About this task = Which lines in the material below contain the string "שמספר"? Pick out each of them and copy it in full.

(Source texts of formatted documents)
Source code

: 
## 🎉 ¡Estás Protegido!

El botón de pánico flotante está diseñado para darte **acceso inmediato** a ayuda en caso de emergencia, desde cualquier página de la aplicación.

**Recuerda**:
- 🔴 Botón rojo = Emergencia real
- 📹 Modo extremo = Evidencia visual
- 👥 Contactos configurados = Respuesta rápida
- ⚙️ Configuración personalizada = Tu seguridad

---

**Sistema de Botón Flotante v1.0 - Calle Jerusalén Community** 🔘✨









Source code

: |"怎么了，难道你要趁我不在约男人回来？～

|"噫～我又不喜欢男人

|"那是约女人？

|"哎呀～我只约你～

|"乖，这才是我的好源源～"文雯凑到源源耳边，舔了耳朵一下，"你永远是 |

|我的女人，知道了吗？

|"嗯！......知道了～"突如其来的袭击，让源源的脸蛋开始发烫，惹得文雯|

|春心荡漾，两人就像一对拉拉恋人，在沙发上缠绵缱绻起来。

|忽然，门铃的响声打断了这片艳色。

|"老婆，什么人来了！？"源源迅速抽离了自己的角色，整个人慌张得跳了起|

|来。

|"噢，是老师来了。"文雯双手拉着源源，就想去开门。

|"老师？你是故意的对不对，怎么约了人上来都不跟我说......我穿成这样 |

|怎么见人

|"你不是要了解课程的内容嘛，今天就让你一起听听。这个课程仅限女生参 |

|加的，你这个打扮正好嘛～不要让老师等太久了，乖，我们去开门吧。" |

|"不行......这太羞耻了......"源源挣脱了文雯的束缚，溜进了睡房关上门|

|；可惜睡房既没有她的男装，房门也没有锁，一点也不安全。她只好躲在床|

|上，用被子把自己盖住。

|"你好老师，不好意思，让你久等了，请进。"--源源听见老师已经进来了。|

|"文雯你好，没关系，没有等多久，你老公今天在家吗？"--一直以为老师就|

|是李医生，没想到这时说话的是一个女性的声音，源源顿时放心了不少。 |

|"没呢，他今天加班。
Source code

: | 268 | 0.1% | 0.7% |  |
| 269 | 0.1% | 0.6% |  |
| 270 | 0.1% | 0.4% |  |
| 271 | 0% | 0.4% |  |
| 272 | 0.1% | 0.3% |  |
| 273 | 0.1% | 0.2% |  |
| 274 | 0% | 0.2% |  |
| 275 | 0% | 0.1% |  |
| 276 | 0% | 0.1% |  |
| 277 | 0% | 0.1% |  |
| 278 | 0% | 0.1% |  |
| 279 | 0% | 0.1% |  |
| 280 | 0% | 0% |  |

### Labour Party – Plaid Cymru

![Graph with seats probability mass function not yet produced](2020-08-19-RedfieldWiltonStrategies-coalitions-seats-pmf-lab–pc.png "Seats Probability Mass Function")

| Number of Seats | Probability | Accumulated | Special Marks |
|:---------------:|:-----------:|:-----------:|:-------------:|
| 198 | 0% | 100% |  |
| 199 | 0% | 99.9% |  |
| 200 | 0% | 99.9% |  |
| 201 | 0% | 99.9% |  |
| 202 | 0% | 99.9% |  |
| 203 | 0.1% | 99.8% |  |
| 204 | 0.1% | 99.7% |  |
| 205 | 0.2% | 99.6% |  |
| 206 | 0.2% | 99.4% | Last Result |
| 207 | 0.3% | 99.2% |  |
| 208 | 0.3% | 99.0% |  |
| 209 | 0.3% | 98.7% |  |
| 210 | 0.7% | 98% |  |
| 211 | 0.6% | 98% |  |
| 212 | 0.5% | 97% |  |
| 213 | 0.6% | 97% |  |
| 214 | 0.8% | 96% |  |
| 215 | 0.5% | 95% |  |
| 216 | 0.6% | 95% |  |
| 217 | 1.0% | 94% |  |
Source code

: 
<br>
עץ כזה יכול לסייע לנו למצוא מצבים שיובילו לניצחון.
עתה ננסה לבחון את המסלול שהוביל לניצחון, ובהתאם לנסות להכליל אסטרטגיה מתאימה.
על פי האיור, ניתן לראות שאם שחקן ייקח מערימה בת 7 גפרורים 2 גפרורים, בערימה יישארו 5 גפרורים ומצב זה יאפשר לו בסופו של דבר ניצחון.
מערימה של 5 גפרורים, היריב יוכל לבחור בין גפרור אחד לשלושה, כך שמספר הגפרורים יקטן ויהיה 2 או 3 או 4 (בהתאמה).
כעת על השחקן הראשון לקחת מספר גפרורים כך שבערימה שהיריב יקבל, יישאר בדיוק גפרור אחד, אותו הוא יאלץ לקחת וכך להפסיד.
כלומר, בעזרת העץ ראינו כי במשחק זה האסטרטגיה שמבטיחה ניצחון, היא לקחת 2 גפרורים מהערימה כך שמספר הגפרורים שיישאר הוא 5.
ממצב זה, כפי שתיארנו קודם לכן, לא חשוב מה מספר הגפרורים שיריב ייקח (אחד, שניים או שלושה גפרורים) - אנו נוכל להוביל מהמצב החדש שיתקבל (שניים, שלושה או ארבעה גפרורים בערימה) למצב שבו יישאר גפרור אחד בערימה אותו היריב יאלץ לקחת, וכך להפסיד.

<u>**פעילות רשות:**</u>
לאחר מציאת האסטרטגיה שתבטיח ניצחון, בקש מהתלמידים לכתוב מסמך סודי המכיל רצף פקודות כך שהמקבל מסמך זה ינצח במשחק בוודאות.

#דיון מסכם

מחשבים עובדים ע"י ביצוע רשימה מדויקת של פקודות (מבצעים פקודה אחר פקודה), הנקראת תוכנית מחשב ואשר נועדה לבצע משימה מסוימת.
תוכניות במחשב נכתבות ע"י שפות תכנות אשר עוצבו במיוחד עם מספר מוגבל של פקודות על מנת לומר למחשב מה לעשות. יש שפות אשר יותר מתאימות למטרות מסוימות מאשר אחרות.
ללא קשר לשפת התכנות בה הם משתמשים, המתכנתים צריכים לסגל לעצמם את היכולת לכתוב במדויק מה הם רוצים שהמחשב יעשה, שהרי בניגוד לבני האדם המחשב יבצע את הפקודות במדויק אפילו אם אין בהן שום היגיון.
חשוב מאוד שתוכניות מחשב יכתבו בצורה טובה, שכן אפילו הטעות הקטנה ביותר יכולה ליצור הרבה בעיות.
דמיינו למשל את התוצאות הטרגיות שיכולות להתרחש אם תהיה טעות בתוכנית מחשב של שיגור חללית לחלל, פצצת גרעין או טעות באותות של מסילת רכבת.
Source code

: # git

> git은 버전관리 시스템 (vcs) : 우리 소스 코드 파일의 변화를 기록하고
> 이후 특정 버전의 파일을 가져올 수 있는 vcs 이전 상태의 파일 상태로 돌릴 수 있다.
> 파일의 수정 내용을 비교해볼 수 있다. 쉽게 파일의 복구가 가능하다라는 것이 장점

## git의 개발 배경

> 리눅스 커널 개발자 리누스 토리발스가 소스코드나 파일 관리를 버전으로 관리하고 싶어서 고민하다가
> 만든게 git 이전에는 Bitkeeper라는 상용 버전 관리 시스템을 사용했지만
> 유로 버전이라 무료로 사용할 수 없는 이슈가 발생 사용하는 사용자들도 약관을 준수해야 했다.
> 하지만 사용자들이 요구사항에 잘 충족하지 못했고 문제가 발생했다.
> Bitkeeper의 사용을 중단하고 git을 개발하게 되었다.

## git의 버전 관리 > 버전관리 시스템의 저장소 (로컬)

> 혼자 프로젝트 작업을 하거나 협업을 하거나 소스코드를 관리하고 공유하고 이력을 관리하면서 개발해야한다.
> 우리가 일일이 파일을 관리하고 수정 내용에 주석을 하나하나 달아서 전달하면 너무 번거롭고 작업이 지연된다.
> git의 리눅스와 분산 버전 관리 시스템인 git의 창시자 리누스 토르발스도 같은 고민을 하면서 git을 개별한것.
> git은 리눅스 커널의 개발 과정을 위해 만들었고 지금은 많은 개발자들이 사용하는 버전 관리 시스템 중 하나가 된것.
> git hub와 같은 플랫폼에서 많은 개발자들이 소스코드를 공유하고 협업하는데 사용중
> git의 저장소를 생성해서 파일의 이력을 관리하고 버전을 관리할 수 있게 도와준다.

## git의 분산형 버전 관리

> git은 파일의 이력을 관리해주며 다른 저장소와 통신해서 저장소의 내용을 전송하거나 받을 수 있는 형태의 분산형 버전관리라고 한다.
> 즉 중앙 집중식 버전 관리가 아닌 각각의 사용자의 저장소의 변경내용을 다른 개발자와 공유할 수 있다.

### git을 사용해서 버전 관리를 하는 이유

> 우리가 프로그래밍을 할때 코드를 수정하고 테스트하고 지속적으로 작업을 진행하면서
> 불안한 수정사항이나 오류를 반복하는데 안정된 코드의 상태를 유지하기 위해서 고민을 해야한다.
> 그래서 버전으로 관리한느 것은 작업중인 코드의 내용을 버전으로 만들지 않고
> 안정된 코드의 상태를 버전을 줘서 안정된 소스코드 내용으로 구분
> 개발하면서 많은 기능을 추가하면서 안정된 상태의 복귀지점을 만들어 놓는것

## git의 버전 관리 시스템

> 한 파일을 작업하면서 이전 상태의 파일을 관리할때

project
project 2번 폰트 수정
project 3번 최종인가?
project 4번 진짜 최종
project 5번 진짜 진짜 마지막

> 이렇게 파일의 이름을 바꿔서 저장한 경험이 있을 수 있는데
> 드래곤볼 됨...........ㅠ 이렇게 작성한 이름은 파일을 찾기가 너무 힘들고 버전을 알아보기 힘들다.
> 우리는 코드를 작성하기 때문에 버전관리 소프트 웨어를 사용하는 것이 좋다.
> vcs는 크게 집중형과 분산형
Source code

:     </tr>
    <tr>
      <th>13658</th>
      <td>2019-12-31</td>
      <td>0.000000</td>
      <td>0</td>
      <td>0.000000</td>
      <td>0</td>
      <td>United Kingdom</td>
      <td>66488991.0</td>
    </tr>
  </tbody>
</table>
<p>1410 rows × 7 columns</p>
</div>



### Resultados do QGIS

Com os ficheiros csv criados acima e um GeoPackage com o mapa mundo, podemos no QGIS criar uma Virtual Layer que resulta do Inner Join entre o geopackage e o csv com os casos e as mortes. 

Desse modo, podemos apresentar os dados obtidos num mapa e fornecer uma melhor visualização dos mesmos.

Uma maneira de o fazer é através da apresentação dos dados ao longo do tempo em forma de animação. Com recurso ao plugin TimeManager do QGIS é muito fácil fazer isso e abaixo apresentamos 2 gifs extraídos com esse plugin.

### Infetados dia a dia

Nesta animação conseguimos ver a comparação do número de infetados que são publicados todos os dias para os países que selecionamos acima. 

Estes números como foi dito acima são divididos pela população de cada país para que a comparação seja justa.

Solution for this task =
מערימה של 5 גפרורים, היריב יוכל לבחור בין גפרור אחד לשלושה, כך שמספר הגפרורים יקטן ויהיה 2 או 3 או 4 (בהתאמה).
כלומר, בעזרת העץ ראינו כי במשחק זה האסטרטגיה שמבטיחה ניצחון, היא לקחת 2 גפרורים מהערימה כך שמספר הגפרורים שיישאר הוא 5.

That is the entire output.